An experiment shows that public servants make errors when interpreting data, incorrectly concluding that it aligns with their ideological preferences
One of the most difficult challenges for promoting evidence-based policy is that politicians tend to have predetermined views of the world, often tainted by ideology. Recently, I finished a six-year spell as a UK civil servant, as chief economist of DFID, the UK government department responsible for international development policy and spending. UK civil servants have a strict code that stipulates that while they are serving and accountable to the political leadership of the country, they should also be impartial and make judgements based on the best evidence available, and not preconceived ideas. In my experience, the UK civil service code is not loose talk – it is taken very seriously by civil servants and politicians.
Implicit biases
Still, to what extent are these public officials affected by preconceived ideas rather than impartial evidence? We know from behavioural science that people are strongly affected by confirmation bias, the tendency to seek out information that confirms one’s prior beliefs (Nickerson 1998). Does it affect public officials’ ability to make judgements based on evidence? My co-authors and I set out to test this and other biases amongst a large sample (n=2778) of World Bank and DFID officials (Banuri et al. 2017). World Bank officials are similarly expected to make judgements based on high quality technical analysis.

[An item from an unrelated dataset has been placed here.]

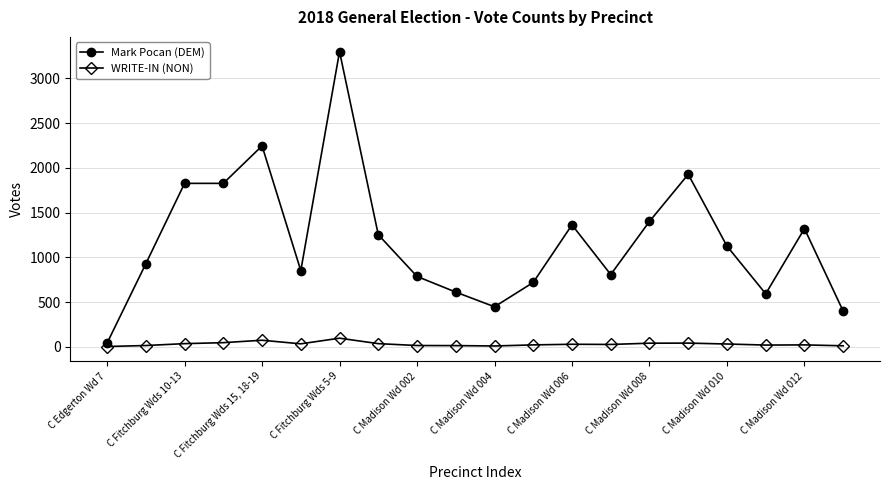

What is the difference between the maximum and minimum values in the WRITE-IN (NON) series?

93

We gave our entire sample a version of the following table, reminiscent of some impact evaluation.
Table 1 Example impact evaluation
We told the respondents that this was the evidence from a good quality impact evaluation, and we asked them to tell us what the evidence told them about the impact of the programme – did it work in terms of improving outcomes or not? Each got a version of this table, but we randomised the order of the rows and columns. Furthermore, and most importantly, we randomised the framing. One group was told that this was the evidence on skin cream and the impact on a rash. Another group was told that this was evidence of income changes of the poorest 40% when the minimum wage was increased in the local area.
Results
The results were striking. Our design intention was that the skin cream framing was ‘neutral’ in that there was little reason to suspect that subjects held prior views. We found that 65% of the sample faced with that framing gave the right answer, with no statistical difference between the World Bank and DFID. Obviously, a cause of concern if we care about the numeracy of these officials, but that was not the most notable finding. Among those randomly selected to receive the minimum wage framing, the percentage of correct answers drops to 45%.
It gets worse. Elsewhere in the survey, we elicited respondents’ views on preference inequality, based on a 1-10 scale, where 1 indicated “Incomes should be made more equal”, and 10 that “We need larger difference as incentives for individual effort”. We find a strong correlation between the direction of the error and people’s preferences for inequality. Those faced with evidence of a successful (failing) programme for the poor’s incomes were more likely to make errors if they believed inequality was bad (good). There is no such relationship in the case of the skin cream framing. There were never any differences between DFID and the World Bank in these results. In short, public officials in both institutions show some confirmation bias, linked to their own ideological preferences.
Conclusion
Researchers will not be too surprised by these results, but the size of the sample and their professional roles makes it at least interesting. These results definitely surprised UK civil servants – it showed that even in a simple assessment of data we could show they are not as impartial and evidence-based as they would claim to be. And the ideological bias is not simply due to politicians meddling based on their ideology, but linked to their own preferences.
To give them credit, a number of teams of government officials have responded by trying to avoid this. The remedy is not a guarantee for a cure, but worth trying. Independent peer review within departments, such as via an independent ‘quality assurance unit’ as in DFID, surely will play a role. Red teaming, in which one person in a team is expected to find all arguments against some proposal, is now also more widely practiced, I am told. But as with most behavioural biases, thinking a bit slower, taking stock, questioning one’s priors and showing some humility is a good start. This is not just important for public officials entrusted to use evidence for decision making, but all of us, including researchers. By the way, when did you last change your mind due to a piece of research or evidence?
References
Banuri, S, S Dercon and V Gauri (2017), “Biased policy professionals”, World Bank Group, Policy Research working paper no WPS 8113.
Nickerson, R S (1998), “Confirmation bias: A ubiquitous phenomenon in many guises”, Review of General Psychology 2(2): 175.